Set down exactly the lines in the records below that run from the line with "right shoulder: (477, 233)" to the line with "right knee: (295, 262)", inclusive, and nothing more.

####

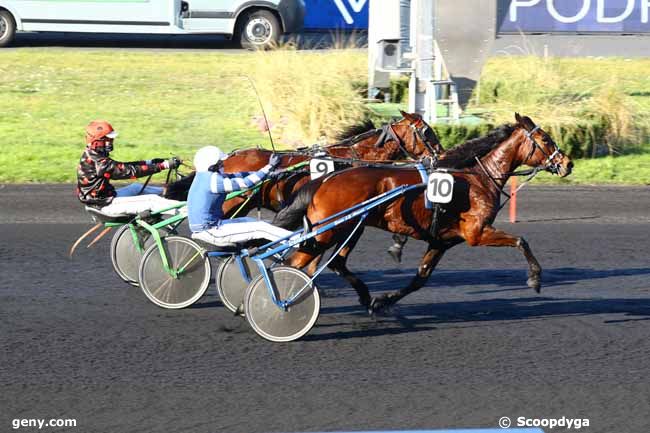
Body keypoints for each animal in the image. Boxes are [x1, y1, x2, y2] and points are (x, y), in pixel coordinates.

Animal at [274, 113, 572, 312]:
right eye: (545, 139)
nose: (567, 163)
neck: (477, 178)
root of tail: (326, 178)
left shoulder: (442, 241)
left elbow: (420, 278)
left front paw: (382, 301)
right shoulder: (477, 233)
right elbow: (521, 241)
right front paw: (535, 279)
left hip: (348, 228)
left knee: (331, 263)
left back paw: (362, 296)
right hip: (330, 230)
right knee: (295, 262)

####

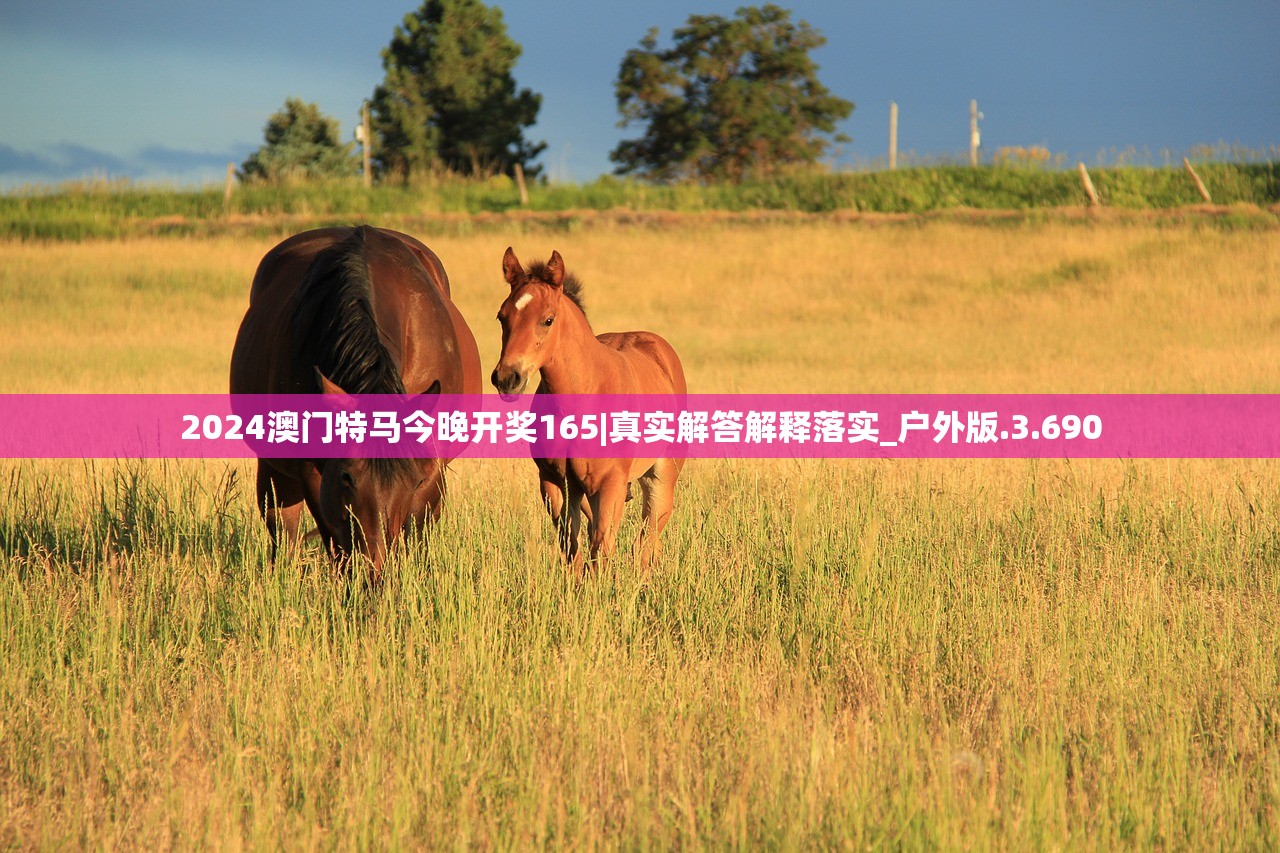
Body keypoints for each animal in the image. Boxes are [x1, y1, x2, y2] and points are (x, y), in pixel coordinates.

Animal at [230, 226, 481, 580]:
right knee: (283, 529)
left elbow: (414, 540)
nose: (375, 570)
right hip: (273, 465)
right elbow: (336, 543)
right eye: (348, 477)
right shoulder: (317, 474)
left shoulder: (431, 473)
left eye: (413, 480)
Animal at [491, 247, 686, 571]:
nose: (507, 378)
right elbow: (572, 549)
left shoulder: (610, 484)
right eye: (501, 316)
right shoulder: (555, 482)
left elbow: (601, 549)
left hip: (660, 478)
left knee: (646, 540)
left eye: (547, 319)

####

> [Problem solution]:
right shoulder: (477, 233)
right elbow: (521, 241)
right front paw: (535, 279)
left hip: (348, 228)
left knee: (331, 263)
left back paw: (362, 296)
right hip: (330, 230)
right knee: (295, 262)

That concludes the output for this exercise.